### Testo di partenza
================

Christopher Kent Mineman - Didattica in rete

L’esperimento di Geiger e Marsden

Quello che viene chiamato scattering di Rutherford è il risultato di una serie di esperimenti eseguiti da Geiger e Marsden a partire dal 1909 sullo studio della diffusione della radiazione α da parte di una sottile lamina metallica; questi esperimenti furono i prototipi di tutti gli esperimenti di scattering.

Un po’ di storia

Alcuni esperimenti all’inizio del secolo scorso avevano mostrato che facendo incidere della radiazione β su una lamina di metallo, una forte radiazione emergeva dallo stesso lato della lamina da cui proveniva il fascio incidente; alcuni di questi esperimenti sembravano addirittura mostrare che questa radiazione non fosse una radiazione secondaria ma fosse la stessa radiazione incidente che veniva scatterata dalla lamina e quindi riflessa.

Geiger e Marsden, su suggerimento di Rutherford, volevano verificare se anche la radiazione α potesse avere un comportamento analogo; i loro primi esperimenti infatti erano volti proprio alla ricerca di una “riflessione” della radiazione α da parte di lamine di metallo.

In una camera a vuoto essi inviarono un pennello di alfonio (radiazione α) collimato su bersagli di diverso materiale (sottili lamine di oro, argento, rame e alluminio) rilevando il pennello diffuso su uno schermo in grado di ruotare intorno al bersaglio. Il rivelatore consisteva in uno schermo di solfuro di zinco che, interagendo con l’alfonio, produceva una scintillazione per ogni particella α giunta.

I risultati degli esperimenti confermarono quanto previsto nel senso che, analizzando la distribuzione angolare del pennello, si osservò che sebbene la maggior parte del pennello di alfonio passasse oltre la lamina sottile senza subire deflessione o con una lieve deflessione (angoli di qualche grado), era comunque presente un debole flusso anche ad angoli elevati, maggiori di 90° riemergendo dal lato incidente.

Nel dettaglio

L’apparecchiatura originale con cui vennero fatti questi esperimenti era semplice; Geiger e Marsden la descrivono così nel loro articolo “The laws of deflection of α particles through large angles” del 1913: “L’apparato usato consisteva principalmente in una robusta scatola di metallo di forma cilindrica B che conteneva la sorgente di particelle1 α R, il foglio bersaglio F e un microscopio M attaccato rigidamente allo schermo S di solfuro di zinco2. La scatola B era fissata ad una piattaforma circolare graduata A che poteva ruotare per mezzo di un giunto a tenuta d’aria C. Ruotando la piattaforma, la scatola e il microscopio ruotavano con lei, mentre foglio diffusore e la sorgente rimanevano nella stessa posizione, essendo attaccati al tubo T fissato alla base L. La scatola era chiusa da un vetro smerigliato P e al suo interno poteva essere fatto il vuoto tramite il tubo di aspirazione T.”

================

### Voci di dati
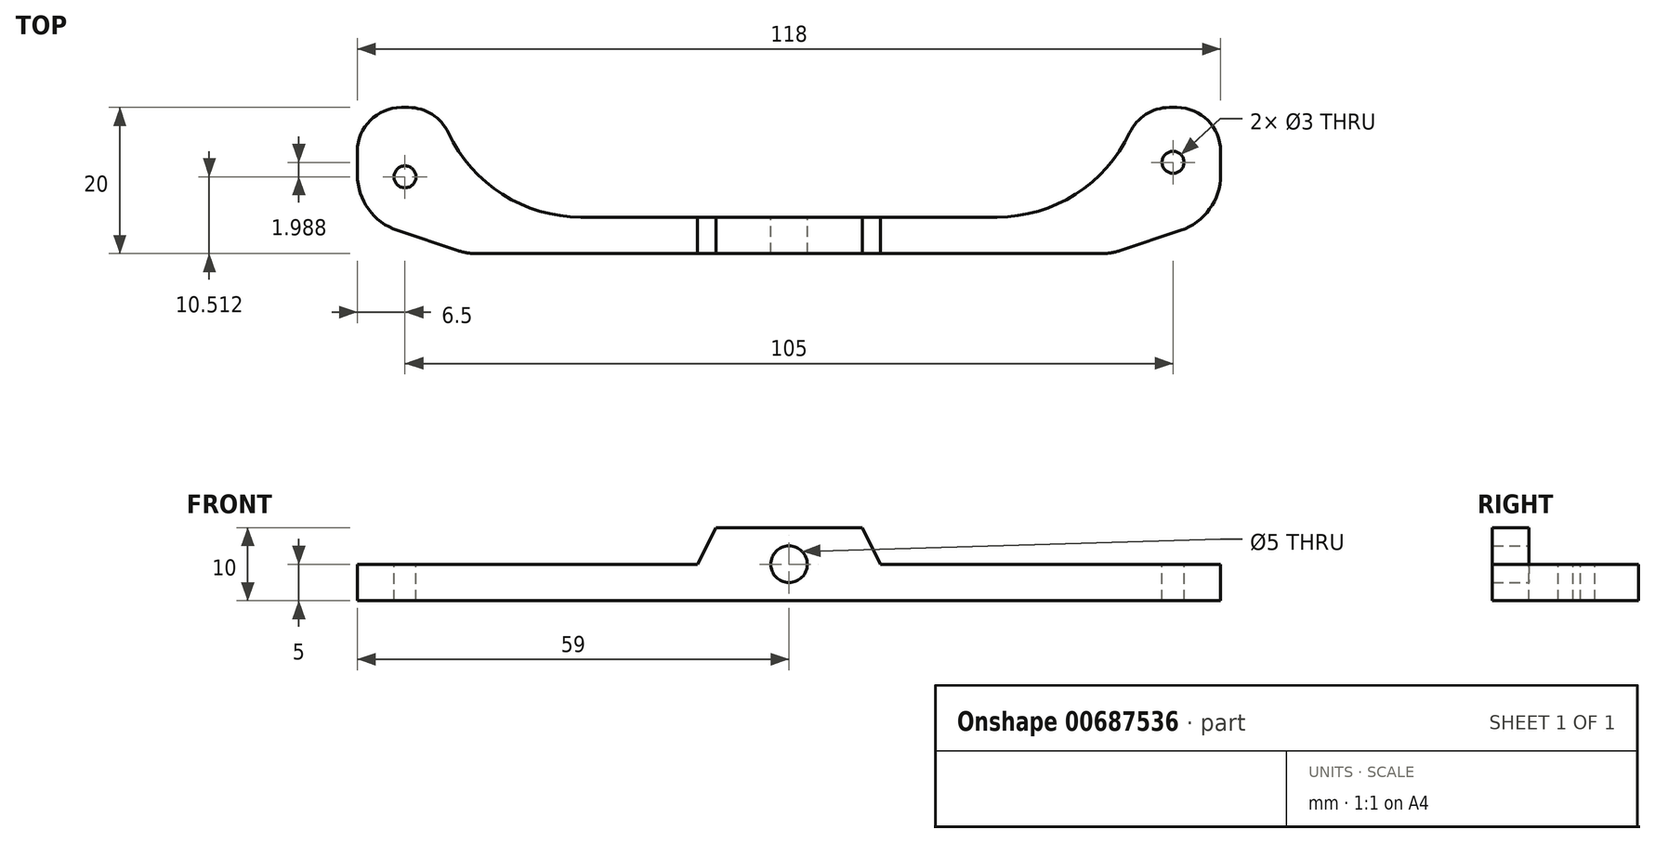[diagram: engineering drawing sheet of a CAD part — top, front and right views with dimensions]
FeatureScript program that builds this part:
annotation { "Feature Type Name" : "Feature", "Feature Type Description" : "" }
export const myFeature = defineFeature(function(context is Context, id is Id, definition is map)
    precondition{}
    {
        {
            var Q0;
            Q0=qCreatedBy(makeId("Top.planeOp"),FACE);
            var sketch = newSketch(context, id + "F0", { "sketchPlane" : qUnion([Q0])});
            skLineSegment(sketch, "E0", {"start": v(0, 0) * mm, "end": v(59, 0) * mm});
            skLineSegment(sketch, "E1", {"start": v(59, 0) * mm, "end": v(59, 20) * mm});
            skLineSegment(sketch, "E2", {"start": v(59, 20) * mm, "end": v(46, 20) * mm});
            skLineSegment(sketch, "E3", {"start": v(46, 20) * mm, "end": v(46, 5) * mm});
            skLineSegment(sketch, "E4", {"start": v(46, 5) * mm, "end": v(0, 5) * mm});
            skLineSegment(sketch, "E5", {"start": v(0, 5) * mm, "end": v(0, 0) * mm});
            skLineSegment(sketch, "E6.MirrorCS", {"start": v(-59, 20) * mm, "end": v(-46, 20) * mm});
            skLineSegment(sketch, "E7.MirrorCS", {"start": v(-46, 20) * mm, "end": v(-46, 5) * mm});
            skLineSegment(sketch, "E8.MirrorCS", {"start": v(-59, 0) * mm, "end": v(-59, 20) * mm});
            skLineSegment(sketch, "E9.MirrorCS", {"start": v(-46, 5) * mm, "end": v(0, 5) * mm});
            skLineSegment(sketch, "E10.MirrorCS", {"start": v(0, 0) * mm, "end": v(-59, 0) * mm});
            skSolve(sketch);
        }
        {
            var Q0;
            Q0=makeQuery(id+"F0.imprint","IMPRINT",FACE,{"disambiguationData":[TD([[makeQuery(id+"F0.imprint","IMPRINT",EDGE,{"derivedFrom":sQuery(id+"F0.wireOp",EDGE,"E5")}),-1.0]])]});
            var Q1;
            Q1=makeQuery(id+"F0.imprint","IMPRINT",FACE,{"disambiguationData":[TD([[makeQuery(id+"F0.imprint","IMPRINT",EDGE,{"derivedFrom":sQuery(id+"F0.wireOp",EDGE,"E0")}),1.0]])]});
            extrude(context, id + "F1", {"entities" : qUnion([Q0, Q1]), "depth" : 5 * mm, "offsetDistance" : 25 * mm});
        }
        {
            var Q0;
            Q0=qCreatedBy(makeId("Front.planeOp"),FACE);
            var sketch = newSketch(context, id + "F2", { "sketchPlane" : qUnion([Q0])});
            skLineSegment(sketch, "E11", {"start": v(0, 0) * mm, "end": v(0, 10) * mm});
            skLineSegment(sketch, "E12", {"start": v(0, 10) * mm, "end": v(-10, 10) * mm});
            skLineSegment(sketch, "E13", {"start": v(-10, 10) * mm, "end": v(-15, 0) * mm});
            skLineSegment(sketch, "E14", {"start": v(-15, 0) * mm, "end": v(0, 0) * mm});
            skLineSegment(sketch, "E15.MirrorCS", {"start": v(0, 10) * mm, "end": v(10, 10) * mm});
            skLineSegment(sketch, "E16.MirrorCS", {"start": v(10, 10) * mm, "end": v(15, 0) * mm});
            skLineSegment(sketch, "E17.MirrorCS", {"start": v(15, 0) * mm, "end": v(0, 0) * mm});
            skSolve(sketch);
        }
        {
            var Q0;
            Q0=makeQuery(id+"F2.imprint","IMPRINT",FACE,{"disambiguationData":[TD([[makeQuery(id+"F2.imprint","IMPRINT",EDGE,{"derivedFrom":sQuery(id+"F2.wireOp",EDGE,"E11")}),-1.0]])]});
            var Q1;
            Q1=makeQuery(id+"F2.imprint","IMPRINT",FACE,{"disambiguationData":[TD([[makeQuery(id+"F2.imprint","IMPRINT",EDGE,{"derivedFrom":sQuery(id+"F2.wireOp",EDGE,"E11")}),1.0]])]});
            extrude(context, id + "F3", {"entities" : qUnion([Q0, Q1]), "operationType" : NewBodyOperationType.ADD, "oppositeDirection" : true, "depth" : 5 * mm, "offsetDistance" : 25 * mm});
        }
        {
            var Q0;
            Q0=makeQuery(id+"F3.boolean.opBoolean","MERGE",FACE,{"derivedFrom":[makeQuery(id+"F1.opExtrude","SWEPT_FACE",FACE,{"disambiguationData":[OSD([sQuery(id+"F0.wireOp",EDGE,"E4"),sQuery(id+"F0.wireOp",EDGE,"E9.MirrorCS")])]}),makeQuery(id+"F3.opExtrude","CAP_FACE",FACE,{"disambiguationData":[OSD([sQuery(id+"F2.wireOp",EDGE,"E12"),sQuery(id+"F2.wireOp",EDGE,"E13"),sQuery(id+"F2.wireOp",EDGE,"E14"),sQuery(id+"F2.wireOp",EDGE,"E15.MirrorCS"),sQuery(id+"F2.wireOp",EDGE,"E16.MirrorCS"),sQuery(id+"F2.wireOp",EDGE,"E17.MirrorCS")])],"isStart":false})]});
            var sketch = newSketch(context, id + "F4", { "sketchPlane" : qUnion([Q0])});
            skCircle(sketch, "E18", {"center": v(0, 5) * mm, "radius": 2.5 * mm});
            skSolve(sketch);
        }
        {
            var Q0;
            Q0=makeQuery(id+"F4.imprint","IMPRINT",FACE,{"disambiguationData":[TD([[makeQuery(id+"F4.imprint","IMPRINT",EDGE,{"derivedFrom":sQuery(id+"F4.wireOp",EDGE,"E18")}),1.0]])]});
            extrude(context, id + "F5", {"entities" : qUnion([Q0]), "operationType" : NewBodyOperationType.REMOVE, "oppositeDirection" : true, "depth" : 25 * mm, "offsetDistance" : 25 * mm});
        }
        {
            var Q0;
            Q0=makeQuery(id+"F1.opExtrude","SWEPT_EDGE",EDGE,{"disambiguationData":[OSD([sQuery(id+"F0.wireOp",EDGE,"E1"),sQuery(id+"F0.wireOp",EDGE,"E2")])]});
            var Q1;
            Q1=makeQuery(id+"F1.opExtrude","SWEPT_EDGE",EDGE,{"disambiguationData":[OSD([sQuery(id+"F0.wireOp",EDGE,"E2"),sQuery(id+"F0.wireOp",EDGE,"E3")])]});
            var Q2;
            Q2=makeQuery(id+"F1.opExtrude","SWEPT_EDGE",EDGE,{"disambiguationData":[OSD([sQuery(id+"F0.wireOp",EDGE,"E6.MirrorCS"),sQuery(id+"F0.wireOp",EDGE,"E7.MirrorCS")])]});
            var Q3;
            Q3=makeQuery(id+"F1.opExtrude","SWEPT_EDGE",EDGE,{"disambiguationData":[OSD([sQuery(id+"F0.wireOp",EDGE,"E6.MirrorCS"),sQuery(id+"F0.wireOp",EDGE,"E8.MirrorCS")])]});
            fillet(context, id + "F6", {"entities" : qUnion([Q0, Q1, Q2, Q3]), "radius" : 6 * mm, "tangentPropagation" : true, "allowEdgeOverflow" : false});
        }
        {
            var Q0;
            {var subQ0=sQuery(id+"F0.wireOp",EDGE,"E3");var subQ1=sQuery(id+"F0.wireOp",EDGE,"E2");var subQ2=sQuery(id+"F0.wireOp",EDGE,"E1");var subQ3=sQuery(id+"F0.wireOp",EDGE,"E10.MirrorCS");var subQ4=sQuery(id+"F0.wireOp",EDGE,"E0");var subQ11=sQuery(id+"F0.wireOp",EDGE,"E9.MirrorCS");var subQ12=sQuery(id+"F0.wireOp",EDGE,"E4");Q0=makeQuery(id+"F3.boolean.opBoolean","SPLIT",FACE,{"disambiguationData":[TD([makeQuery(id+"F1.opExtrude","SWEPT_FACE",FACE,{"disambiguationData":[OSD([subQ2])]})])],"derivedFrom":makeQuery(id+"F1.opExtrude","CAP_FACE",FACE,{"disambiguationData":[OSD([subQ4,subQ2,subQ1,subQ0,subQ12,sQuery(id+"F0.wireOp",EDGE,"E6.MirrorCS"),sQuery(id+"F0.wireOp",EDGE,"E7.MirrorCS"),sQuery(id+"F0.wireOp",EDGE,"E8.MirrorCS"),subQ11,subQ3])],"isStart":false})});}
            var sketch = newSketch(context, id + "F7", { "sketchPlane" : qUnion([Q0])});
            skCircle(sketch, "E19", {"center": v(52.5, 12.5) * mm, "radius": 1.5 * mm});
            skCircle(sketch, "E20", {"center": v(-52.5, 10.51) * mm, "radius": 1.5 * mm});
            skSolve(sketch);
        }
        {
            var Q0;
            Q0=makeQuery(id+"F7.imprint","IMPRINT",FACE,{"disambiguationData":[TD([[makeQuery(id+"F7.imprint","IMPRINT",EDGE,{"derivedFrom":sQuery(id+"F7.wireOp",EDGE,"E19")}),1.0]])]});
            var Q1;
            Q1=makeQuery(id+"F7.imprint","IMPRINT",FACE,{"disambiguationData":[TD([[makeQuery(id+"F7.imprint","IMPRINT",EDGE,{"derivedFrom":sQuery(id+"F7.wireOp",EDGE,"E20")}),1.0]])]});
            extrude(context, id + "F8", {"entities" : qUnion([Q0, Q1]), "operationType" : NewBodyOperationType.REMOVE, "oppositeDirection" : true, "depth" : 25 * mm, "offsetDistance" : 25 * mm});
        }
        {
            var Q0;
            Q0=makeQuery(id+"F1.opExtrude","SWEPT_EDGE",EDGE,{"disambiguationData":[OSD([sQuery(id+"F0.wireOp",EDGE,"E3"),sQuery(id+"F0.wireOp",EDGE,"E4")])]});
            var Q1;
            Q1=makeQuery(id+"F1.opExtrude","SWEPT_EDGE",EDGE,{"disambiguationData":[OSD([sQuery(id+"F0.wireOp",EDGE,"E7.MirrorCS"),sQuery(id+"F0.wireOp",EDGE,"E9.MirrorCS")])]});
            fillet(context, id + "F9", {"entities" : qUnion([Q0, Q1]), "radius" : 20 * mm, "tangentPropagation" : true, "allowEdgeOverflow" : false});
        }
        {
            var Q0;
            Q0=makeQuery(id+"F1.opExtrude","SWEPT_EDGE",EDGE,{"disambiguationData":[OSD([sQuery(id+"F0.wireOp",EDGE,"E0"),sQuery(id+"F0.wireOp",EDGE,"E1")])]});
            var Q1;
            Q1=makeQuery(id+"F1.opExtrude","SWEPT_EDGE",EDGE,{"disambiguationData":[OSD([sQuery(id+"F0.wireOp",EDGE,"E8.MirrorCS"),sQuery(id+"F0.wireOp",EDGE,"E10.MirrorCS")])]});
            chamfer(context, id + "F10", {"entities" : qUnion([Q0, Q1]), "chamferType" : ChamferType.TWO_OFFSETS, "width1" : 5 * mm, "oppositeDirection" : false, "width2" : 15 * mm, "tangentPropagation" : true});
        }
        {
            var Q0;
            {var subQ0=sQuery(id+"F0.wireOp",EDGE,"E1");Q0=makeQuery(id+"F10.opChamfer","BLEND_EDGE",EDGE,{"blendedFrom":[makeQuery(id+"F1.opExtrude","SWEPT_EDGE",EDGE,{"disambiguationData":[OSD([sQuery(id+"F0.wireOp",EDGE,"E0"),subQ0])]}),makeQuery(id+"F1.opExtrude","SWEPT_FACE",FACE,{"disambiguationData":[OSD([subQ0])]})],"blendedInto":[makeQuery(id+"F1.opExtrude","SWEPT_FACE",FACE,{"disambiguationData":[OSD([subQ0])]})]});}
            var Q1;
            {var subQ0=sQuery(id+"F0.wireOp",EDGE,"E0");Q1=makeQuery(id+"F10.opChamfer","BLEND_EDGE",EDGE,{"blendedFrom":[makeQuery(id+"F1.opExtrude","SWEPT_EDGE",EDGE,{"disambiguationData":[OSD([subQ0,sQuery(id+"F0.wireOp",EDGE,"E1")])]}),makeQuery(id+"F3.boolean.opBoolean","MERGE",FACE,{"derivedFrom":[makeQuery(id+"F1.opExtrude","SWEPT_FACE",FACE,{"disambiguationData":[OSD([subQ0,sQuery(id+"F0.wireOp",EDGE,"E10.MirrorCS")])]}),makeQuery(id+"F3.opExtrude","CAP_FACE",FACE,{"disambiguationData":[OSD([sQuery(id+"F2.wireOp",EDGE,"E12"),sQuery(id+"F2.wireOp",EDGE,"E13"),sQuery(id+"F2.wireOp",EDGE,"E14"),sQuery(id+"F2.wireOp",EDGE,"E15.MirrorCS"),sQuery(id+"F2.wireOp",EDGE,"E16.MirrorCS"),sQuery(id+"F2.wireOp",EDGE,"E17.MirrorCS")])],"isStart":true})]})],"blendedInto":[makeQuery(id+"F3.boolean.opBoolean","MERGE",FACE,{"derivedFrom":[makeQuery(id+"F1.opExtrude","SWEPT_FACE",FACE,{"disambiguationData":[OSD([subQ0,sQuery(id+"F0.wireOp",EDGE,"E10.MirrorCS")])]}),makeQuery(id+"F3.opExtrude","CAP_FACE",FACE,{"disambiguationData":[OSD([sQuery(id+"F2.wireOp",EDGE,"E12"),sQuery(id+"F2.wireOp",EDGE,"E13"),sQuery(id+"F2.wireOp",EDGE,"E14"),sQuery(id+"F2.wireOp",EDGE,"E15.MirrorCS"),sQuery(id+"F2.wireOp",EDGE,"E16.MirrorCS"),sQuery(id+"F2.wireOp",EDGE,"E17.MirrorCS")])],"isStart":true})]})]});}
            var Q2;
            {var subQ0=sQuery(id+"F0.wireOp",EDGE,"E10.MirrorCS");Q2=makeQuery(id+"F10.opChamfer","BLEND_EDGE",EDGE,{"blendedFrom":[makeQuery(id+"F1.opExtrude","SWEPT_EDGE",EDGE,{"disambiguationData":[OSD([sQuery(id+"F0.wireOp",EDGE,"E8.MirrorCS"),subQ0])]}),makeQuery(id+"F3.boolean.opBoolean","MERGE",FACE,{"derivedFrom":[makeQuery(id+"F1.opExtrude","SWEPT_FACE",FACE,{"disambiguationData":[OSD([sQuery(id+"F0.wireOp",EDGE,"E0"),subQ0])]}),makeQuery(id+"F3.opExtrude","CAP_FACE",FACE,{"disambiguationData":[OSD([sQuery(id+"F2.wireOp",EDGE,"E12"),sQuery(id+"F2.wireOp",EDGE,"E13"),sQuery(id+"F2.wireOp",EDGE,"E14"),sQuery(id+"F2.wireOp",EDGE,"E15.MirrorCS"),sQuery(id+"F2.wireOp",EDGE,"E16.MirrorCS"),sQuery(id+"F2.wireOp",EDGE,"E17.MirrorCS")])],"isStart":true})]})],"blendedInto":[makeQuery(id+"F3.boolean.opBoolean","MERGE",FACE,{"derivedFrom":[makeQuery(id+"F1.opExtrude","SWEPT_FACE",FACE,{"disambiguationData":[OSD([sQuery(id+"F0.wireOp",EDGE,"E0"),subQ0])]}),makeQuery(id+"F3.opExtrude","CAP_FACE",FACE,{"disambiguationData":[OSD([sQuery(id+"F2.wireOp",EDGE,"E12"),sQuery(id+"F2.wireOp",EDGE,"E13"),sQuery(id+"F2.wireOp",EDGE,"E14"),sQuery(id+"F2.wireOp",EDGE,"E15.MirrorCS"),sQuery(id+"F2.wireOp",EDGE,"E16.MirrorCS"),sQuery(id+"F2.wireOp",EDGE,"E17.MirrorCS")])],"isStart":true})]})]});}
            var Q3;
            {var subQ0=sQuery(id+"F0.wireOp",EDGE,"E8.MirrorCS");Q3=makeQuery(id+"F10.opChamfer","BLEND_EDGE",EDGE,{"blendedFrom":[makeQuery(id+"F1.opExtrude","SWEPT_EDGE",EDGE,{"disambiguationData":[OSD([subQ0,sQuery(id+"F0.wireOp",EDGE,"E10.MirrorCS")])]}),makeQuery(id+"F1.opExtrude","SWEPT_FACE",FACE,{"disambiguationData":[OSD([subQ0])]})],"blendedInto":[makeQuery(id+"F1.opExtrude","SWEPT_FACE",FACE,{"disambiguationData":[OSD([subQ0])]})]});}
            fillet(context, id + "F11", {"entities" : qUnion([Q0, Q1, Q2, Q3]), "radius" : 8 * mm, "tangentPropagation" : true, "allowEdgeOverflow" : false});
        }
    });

================

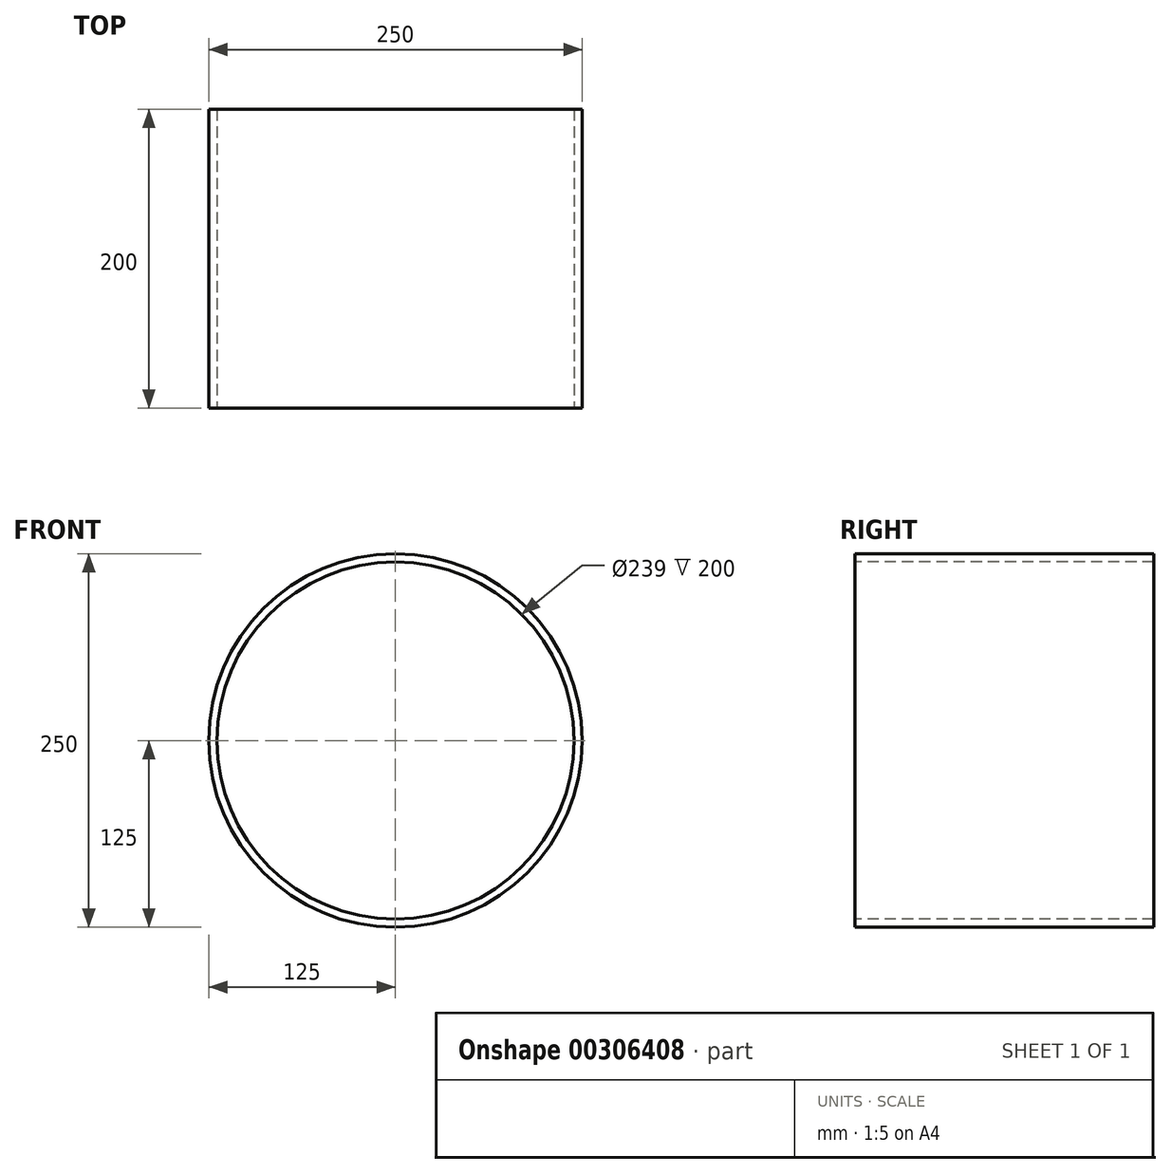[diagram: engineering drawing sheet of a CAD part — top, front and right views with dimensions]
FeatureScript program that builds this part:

================

### Esercizio scritto
Nel testo sull'esperimento di Geiger e Marsden, di che sostanza era fatto lo schermo usato come rivelatore? Le righe sono materiale a parte e non hanno legami con il testo.

### Soluzione svolta
Di solfuro di zinco.